Stone row, Smithstown, Co. Kilkenny
Co. Kilkenny |
Stone Monuments
Three granite stones stand in a field at Smithstown, aligned north to south and decreasing gently in height as they go, as though the tallest is leading the others somewhere.
They are now painted white, which does nothing to make them less strange. A stone row is a prehistoric monument type found across Ireland and Britain, generally thought to date from the Bronze Age, though their precise purpose remains debated. What is more immediately curious here is the gap between what the stones almost certainly are, ancient and probably ritual, and what local memory has made of them.
By 1849, the Reverend P. Moore was already noting that the three stones were commonly called "the three friars," though he was sceptical about any literal explanation for the name. He concluded it derived from nothing more dramatic than the stones being "grouped together in mute and fraternal companionship." That dry, almost affectionate reading did not stick. Local tradition has since elaborated the story considerably, and the stones are now widely said to mark the spot where three monks were killed by Cromwellian forces in 1651, a period that left a long shadow across Kilkenny and the surrounding counties. Whether the name shaped the story or a faint memory of actual violence attached itself to a convenient landmark is impossible to say now. The northernmost of the three fell in 2012 and was re-erected in 2015, at which point all three received their coat of white paint, a detail reported in the Munster Express that February.

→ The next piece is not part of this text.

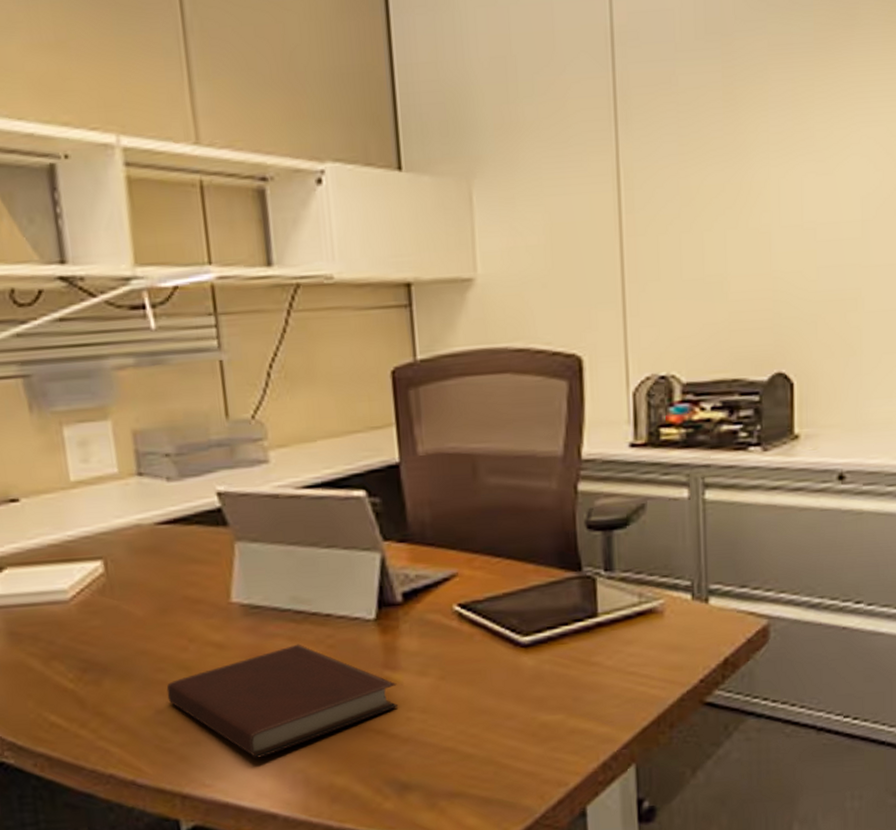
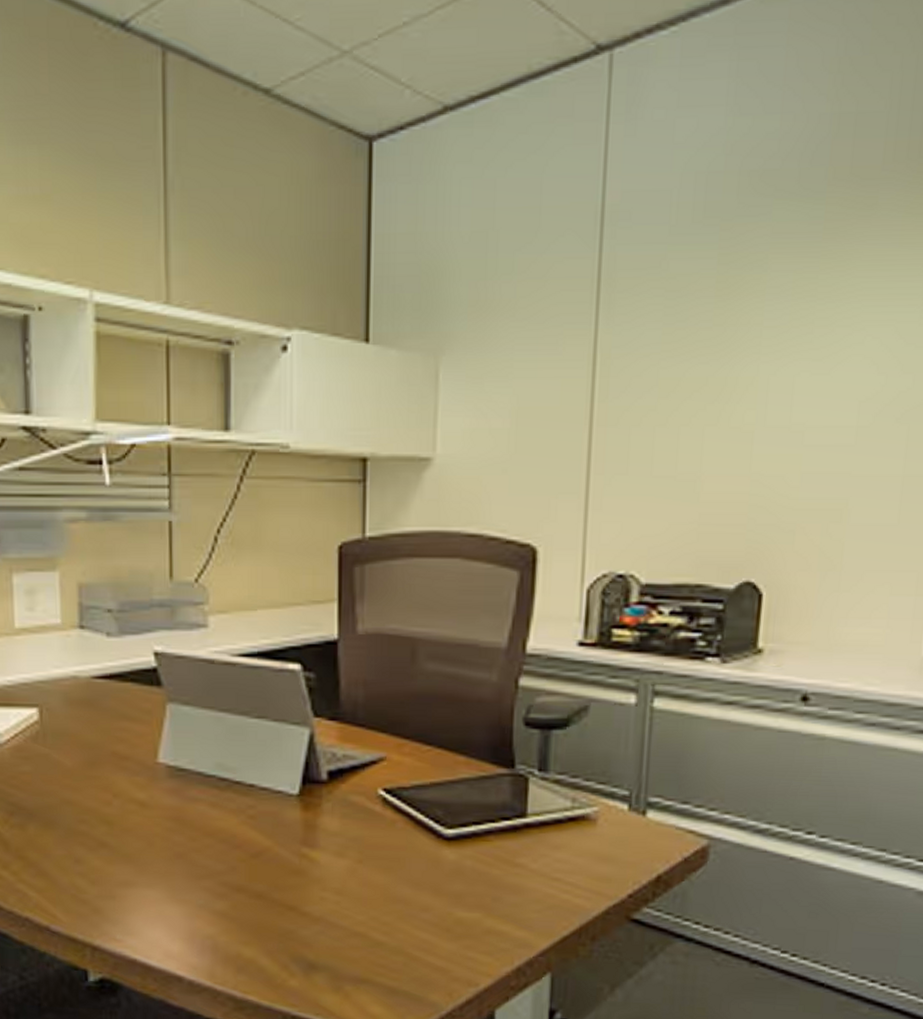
notebook: present [166,644,399,758] -> none [87,811,314,920]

The stones themselves are modest in scale but carefully proportioned in their arrangement: the southernmost reaches 1.35 metres, the middle 1.25 metres, and the northern stone 1.1 metres, set between 1.2 and 1.7 metres apart. The decreasing heights give the row a quiet directionality, as if it is orienting itself toward something. The white paint makes them visible from a distance across the grass, which may be the point.